Consent education set for update in NSW

Primary school students in NSW.
Children from kindergarten upwards are to receive improved sexual consent education in NSW. -AAP Image

Education around sexual consent will be overhauled in NSW schools, with the topic to be clearly taught from kindergarten through to year 12.

Education Minister Sarah Mitchell said the topic of consent is already "embedded" in the curriculum, but in the future it will be taught in clearer terms, from the youngest pupils upwards.

The changes will keep NSW in step with the rest of the country, with consent education updated nationally this year.

"The education ministers from around the country are due to meet next month ... and finalise and sign off on that curriculum," Ms Mitchell told a budget estimates hearing on Wednesday. 

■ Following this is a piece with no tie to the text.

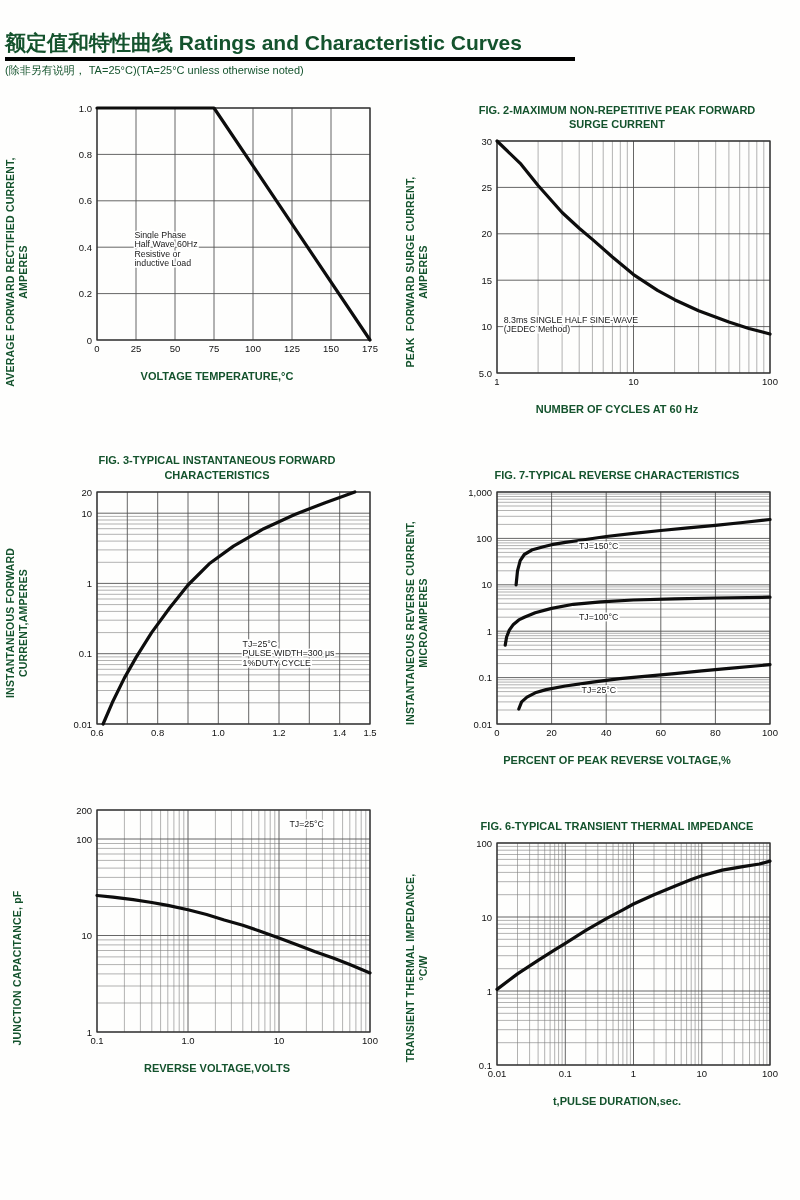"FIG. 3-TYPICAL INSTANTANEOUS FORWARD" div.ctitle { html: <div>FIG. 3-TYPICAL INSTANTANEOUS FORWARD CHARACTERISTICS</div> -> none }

"And that does contain the much more explicit teaching of consent." 

Previously, consent had only been referenced in supporting documents of the curriculum, while it would now be "more of a focus", she said.

Sexual consent advocate Chanel Contos had spoken with education ministers from around the country, and thanked consent advocates for their role in updating the syllabus.

Ms Contos, a former student of private girls' school Kambala in Sydney, compiled accounts of sexual assault victims online as part of her advocacy, helping bring the issue of consent into the national conversation.

The update to the curriculum comes after sexual consent laws were passed in the NSW parliament in November.

The laws require people to say or do something to confirm their partner consents to a sexual activity, otherwise they could be guilty of sexual assault.

Two amendments were added to the bill in the upper house, which include clarifying that cognitive or mental health impairments must be a "substantial" cause for failing to seek consent, as well as writing into law the terms and timelines for a review.

Attorney General Mark Speakman said the "common sense reforms" would simplify the law and ensure "more effective prosecutions of sexual offences".